In Another Way of Telling, his text-and-image collaboration with the photographer Jean Mohr, John Berger contrasts narrative photography from works of photojournalism.1 Both use photos in groups or sequences, but the latter depend on words “in order to overcome the ambiguity of the images,” he writes. “In reports ambiguities are unacceptable; in stories they are inevitable.” Even when the subjects themselves are given space to speak, Eich’s images refuse to converge on a single meaning. They remain semantically open, like certain jokes. A woman on a couch grasps a pack of cigarettes in one hand and with the other salutes, a parakeet perched on her palm. A man studies a chicken in his living room with something like concern. An alligator is shot in the head at close range, its brains exploding into a river, firearm at the edge of the frame.

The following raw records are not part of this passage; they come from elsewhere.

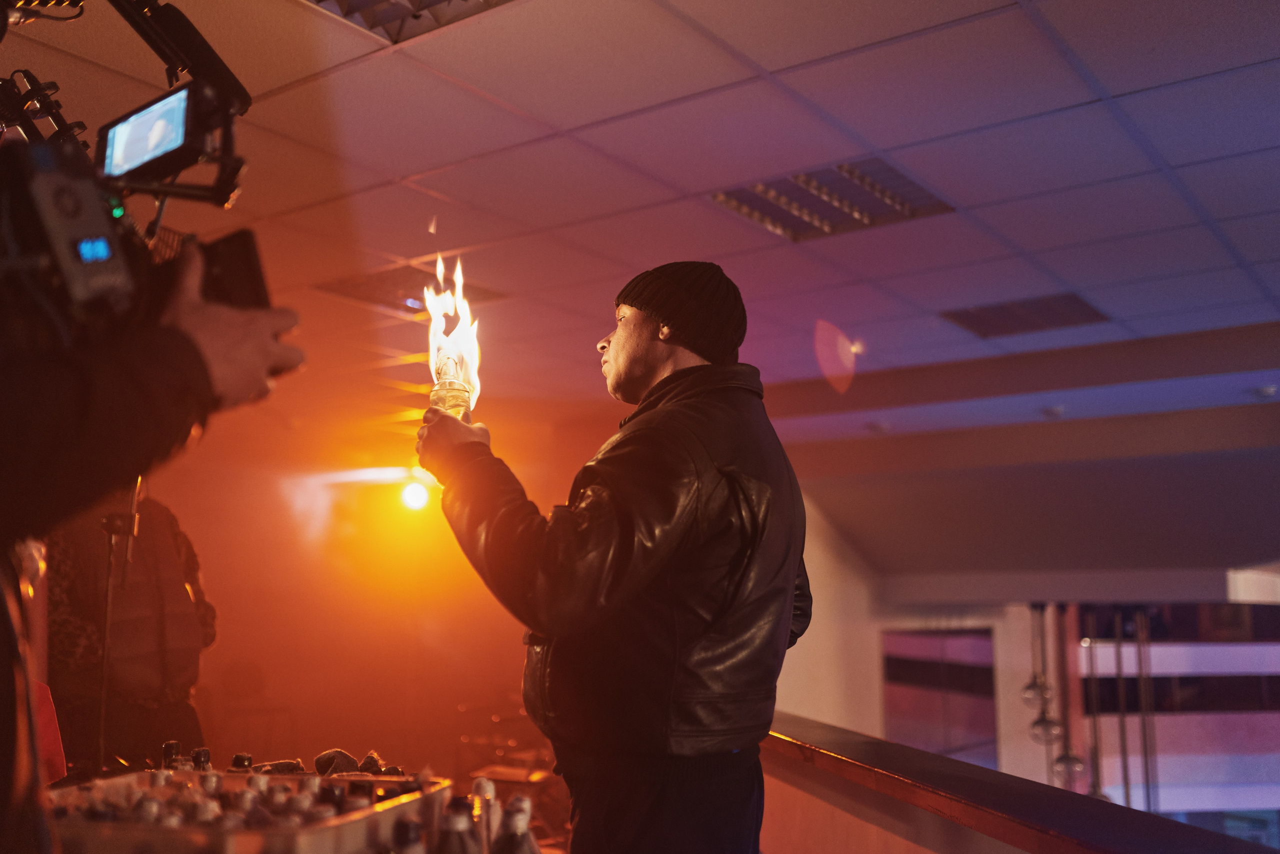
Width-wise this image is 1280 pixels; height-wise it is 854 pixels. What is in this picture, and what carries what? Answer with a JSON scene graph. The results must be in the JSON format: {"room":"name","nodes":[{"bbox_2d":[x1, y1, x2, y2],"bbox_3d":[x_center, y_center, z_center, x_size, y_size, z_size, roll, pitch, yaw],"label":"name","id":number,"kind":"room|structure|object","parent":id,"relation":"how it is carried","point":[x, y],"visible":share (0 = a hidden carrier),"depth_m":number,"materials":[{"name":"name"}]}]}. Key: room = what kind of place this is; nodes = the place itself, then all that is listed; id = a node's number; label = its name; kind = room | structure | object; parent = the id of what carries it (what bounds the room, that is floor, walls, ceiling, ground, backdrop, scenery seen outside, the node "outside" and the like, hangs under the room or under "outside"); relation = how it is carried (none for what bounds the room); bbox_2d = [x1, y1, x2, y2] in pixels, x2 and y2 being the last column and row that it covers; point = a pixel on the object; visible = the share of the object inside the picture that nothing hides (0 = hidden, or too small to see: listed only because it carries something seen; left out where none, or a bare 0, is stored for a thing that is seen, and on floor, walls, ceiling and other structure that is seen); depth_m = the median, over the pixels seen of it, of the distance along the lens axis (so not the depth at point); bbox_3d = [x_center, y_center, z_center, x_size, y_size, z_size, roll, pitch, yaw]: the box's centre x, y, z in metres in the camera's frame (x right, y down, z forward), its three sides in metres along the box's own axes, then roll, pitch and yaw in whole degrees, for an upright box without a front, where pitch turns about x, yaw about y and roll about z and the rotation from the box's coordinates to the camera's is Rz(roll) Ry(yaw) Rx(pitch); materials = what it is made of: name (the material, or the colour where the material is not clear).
{"room":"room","nodes":[
{"label":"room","id":0,"kind":"room"},
{"bbox_2d":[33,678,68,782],"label":"red bag","id":1,"kind":"object","parent":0,"point":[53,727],"visible":0.43,"depth_m":2.44,"materials":[{"name":"red fabric"}]},
{"bbox_2d":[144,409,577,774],"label":"back wall","id":2,"kind":"structure","parent":0,"point":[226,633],"depth_m":9.04,"materials":[{"name":"paint"}]},
{"bbox_2d":[395,474,432,512],"bbox_3d":[-1.570,0.479,8.675,0.283,0.254,0.277,-6,-10,35],"label":"spotlight","id":3,"kind":"object","parent":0,"point":[414,496],"visible":0.87,"depth_m":8.59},
{"bbox_2d":[0,0,1279,443],"bbox_3d":[0.597,-0.902,4.079,9.574,0.126,10.035,-6,-10,35],"label":"ceiling","id":4,"kind":"structure","parent":0,"point":[782,63],"depth_m":4.11,"materials":[{"name":"tile"}]},
{"bbox_2d":[314,261,504,316],"bbox_3d":[-1.037,-0.614,5.577,0.614,0.048,0.633,-6,-10,35],"label":"ceiling light","id":5,"kind":"object","parent":4,"relation":"in","point":[381,292],"visible":0.59,"depth_m":5.53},
{"bbox_2d":[304,0,516,43],"bbox_3d":[-0.525,-1.048,2.683,0.627,0.101,0.594,-6,-10,35],"label":"ceiling light","id":6,"kind":"object","parent":4,"relation":"in","point":[464,1],"visible":0.95,"depth_m":2.96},
{"bbox_2d":[706,156,953,242],"bbox_3d":[0.665,-0.814,4.446,0.680,0.050,0.638,-6,-10,35],"label":"ceiling light","id":7,"kind":"object","parent":4,"relation":"in","point":[750,202],"visible":0.88,"depth_m":4.44,"materials":[{"name":"silver metal"}]},
{"bbox_2d":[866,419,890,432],"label":"smoke detector","id":8,"kind":"object","parent":4,"relation":"attached to","point":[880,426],"visible":0.98,"depth_m":8.27,"materials":[{"name":"white"}]},
{"bbox_2d":[941,292,1108,337],"bbox_3d":[1.930,-0.565,6.264,0.671,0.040,0.603,-6,-10,35],"label":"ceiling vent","id":9,"kind":"object","parent":4,"relation":"in","point":[1048,317],"visible":0.95,"depth_m":6.24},
{"bbox_2d":[1022,603,1058,728],"bbox_3d":[2.998,1.780,9.341,0.249,1.087,0.249,-6,-10,35],"label":"pendant lamp","id":10,"kind":"object","parent":4,"relation":"hanging from","point":[1033,685],"visible":0.93,"depth_m":9.29,"materials":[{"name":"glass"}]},
{"bbox_2d":[1041,404,1064,417],"bbox_3d":[2.485,-0.090,7.477,0.141,0.050,0.139,-6,-10,35],"label":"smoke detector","id":11,"kind":"object","parent":4,"relation":"attached to","point":[1058,409],"visible":0.98,"depth_m":7.44,"materials":[{"name":"white"}]},
{"bbox_2d":[1037,604,1088,782],"bbox_3d":[3.082,1.913,9.171,0.302,1.401,0.300,-6,-10,35],"label":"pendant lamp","id":12,"kind":"object","parent":4,"relation":"hanging from","point":[1070,767],"visible":0.9,"depth_m":9.11,"materials":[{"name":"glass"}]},
{"bbox_2d":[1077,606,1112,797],"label":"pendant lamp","id":13,"kind":"object","parent":4,"relation":"hanging from","point":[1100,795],"visible":0.69,"depth_m":8.93,"materials":[{"name":"metal"}]},
{"bbox_2d":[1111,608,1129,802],"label":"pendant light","id":14,"kind":"object","parent":4,"relation":"hanging from","point":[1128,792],"visible":0.65,"depth_m":9.51,"materials":[{"name":"metal"}]},
{"bbox_2d":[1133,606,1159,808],"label":"pendant light","id":15,"kind":"object","parent":4,"relation":"hanging from","point":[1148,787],"visible":0.71,"depth_m":9.40,"materials":[{"name":"metal"}]},
{"bbox_2d":[1252,384,1277,397],"bbox_3d":[3.348,-0.188,6.658,0.131,0.044,0.130,-6,-10,35],"label":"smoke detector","id":16,"kind":"object","parent":4,"relation":"attached to","point":[1266,391],"visible":0.98,"depth_m":6.63,"materials":[{"name":"white"}]},
{"bbox_2d":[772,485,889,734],"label":"side wall","id":17,"kind":"structure","parent":0,"point":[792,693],"depth_m":9.92,"materials":[{"name":"white paint"}]},
{"bbox_2d":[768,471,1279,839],"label":"wall","id":18,"kind":"structure","parent":0,"point":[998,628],"depth_m":9.16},
{"bbox_2d":[881,625,997,768],"bbox_3d":[2.666,2.725,10.993,0.660,1.858,0.418,-6,-10,35],"label":"window","id":19,"kind":"structure","parent":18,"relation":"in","point":[892,700],"depth_m":10.97,"materials":[{"name":"glass"}]},
{"bbox_2d":[760,713,1279,851],"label":"railing","id":20,"kind":"object","parent":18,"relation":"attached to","point":[1108,839],"visible":0.83,"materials":[{"name":"wood"}]},
{"bbox_2d":[1074,597,1279,833],"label":"window","id":21,"kind":"structure","parent":18,"relation":"in","point":[1183,702],"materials":[{"name":"clear glass"}]},
{"label":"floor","id":22,"kind":"structure","parent":0,"visible":0},
{"bbox_2d":[40,491,215,771],"bbox_3d":[-1.752,0.898,4.101,0.634,1.871,0.640,3,-9,-24],"label":"person","id":23,"kind":"object","parent":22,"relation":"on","point":[176,578],"visible":0.57,"depth_m":3.97},
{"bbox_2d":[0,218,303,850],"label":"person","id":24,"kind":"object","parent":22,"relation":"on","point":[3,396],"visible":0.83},
{"bbox_2d":[0,0,295,350],"bbox_3d":[-0.620,-0.291,1.232,0.475,0.444,0.538,-6,-10,35],"label":"video camera","id":25,"kind":"object","parent":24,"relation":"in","point":[154,158],"visible":0.83,"depth_m":1.22,"materials":[{"name":"black"}]},
{"bbox_2d":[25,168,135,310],"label":"wireless transmitter","id":26,"kind":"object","parent":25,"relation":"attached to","point":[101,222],"visible":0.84,"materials":[{"name":"black plastic"}]},
{"bbox_2d":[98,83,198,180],"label":"monitor","id":27,"kind":"object","parent":25,"relation":"in","point":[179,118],"visible":0.85,"depth_m":1.44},
{"bbox_2d":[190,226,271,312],"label":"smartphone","id":28,"kind":"object","parent":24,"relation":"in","point":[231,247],"visible":0.43,"depth_m":1.37,"materials":[{"name":"black"}]},
{"bbox_2d":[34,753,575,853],"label":"table","id":29,"kind":"object","parent":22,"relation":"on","point":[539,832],"visible":0.28,"depth_m":2.39,"materials":[{"name":"brown wood"}]},
{"bbox_2d":[94,479,140,772],"bbox_3d":[-1.401,0.731,3.229,0.413,1.414,0.397,-6,-10,35],"label":"microphone stand","id":30,"kind":"object","parent":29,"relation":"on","point":[111,541],"visible":0.59,"depth_m":3.25,"materials":[{"name":"black metal"}]},
{"bbox_2d":[44,766,451,853],"bbox_3d":[-0.543,0.560,1.698,0.458,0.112,0.511,-2,-8,14],"label":"tray","id":31,"kind":"object","parent":29,"relation":"on","point":[384,812],"visible":0.73,"depth_m":1.64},
{"bbox_2d":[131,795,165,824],"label":"bottle","id":32,"kind":"object","parent":31,"relation":"in","point":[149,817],"visible":0.37,"depth_m":1.63,"materials":[{"name":"clear"}]},
{"bbox_2d":[160,740,181,770],"bbox_3d":[-0.870,0.663,2.306,0.048,0.158,0.047,4,-9,-30],"label":"bottle","id":33,"kind":"object","parent":31,"relation":"in","point":[169,747],"visible":0.4,"depth_m":2.30,"materials":[{"name":"clear glass"}]},
{"bbox_2d":[190,746,212,770],"bbox_3d":[-0.760,0.635,2.143,0.047,0.165,0.047,5,-9,-30],"label":"bottle","id":34,"kind":"object","parent":31,"relation":"in","point":[204,755],"visible":0.29,"depth_m":2.14,"materials":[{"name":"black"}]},
{"bbox_2d":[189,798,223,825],"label":"bottle","id":35,"kind":"object","parent":31,"relation":"in","point":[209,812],"visible":0.4,"depth_m":1.62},
{"bbox_2d":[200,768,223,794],"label":"bottle","id":36,"kind":"object","parent":31,"relation":"in","point":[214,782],"visible":0.31,"depth_m":1.96,"materials":[{"name":"clear"}]},
{"bbox_2d":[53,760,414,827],"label":"bottle group","id":37,"kind":"object","parent":31,"relation":"in","point":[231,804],"visible":0.35,"depth_m":1.81},
{"bbox_2d":[230,752,253,769],"bbox_3d":[-0.723,0.664,2.256,0.048,0.143,0.048,2,-8,-17],"label":"bottle","id":38,"kind":"object","parent":31,"relation":"in","point":[246,757],"visible":0.29,"depth_m":2.25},
{"bbox_2d":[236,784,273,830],"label":"bottle","id":39,"kind":"object","parent":31,"relation":"in","point":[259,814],"visible":0.45,"depth_m":1.75,"materials":[{"name":"clear"}]},
{"bbox_2d":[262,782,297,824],"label":"bottle","id":40,"kind":"object","parent":31,"relation":"in","point":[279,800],"visible":0.38,"depth_m":1.71,"materials":[{"name":"clear"}]},
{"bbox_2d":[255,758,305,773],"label":"stone","id":41,"kind":"object","parent":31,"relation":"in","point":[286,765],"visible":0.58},
{"bbox_2d":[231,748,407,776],"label":"pile","id":42,"kind":"object","parent":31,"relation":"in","point":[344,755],"visible":0.51,"depth_m":2.18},
{"bbox_2d":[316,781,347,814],"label":"bottle","id":43,"kind":"object","parent":31,"relation":"in","point":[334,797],"visible":0.39,"depth_m":1.62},
{"bbox_2d":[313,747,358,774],"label":"cloth","id":44,"kind":"object","parent":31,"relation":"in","point":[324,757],"visible":0.78,"depth_m":2.26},
{"bbox_2d":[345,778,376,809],"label":"bottle","id":45,"kind":"object","parent":31,"relation":"in","point":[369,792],"visible":0.4,"depth_m":1.73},
{"bbox_2d":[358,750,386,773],"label":"cloth","id":46,"kind":"object","parent":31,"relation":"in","point":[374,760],"visible":0.76,"depth_m":2.23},
{"bbox_2d":[390,817,424,853],"bbox_3d":[-0.266,0.543,1.410,0.062,0.195,0.062,-6,-10,35],"label":"bottle","id":47,"kind":"object","parent":29,"relation":"on","point":[407,852],"visible":1,"depth_m":1.41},
{"bbox_2d":[434,796,479,853],"bbox_3d":[-0.221,0.548,1.485,0.065,0.207,0.064,-6,-10,35],"label":"bottle","id":48,"kind":"object","parent":29,"relation":"on","point":[454,817],"visible":1,"depth_m":1.48,"materials":[{"name":"clear"}]},
{"bbox_2d":[470,777,500,853],"bbox_3d":[-0.229,0.610,1.808,0.060,0.197,0.060,-6,-10,35],"label":"bottle","id":49,"kind":"object","parent":29,"relation":"on","point":[492,792],"visible":0.77,"depth_m":1.80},
{"bbox_2d":[491,796,540,853],"bbox_3d":[-0.158,0.579,1.585,0.070,0.214,0.066,0,-8,-3],"label":"bottle","id":50,"kind":"object","parent":29,"relation":"on","point":[522,849],"visible":1,"depth_m":1.58,"materials":[{"name":"clear"}]},
{"bbox_2d":[418,257,811,853],"bbox_3d":[-0.036,0.606,2.296,0.662,1.771,0.677,5,-9,-31],"label":"man","id":51,"kind":"object","parent":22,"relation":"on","point":[645,344],"visible":0.99,"depth_m":2.13},
{"bbox_2d":[429,355,471,421],"bbox_3d":[-0.391,-0.054,2.554,0.091,0.193,0.091,-6,-10,35],"label":"bottle","id":52,"kind":"object","parent":51,"relation":"in","point":[449,396],"visible":0.65,"depth_m":2.53,"materials":[{"name":"glass"}]},
{"bbox_2d":[422,256,482,413],"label":"flame","id":53,"kind":"object","parent":51,"relation":"in","point":[464,344],"visible":0.76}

Some of Eich’s photographs are so bizarre that it would be a pity to explain them. In an image near the end of Carry Me Ohio, a zebra walks in a fenced yard as snow falls. The ground is white; the trees beyond the fence suggest deep winter. Internet research suggests that the zebra’s name is Elvis and the yard adjoins 10,000 acres of a reclaimed strip mine in Cumberland, Ohio, that is now a research center for endangered animals. But no explanation can displace the viewer’s first impression that a wild creature has been enclosed, unnaturally and cruelly, in a suburban backyard.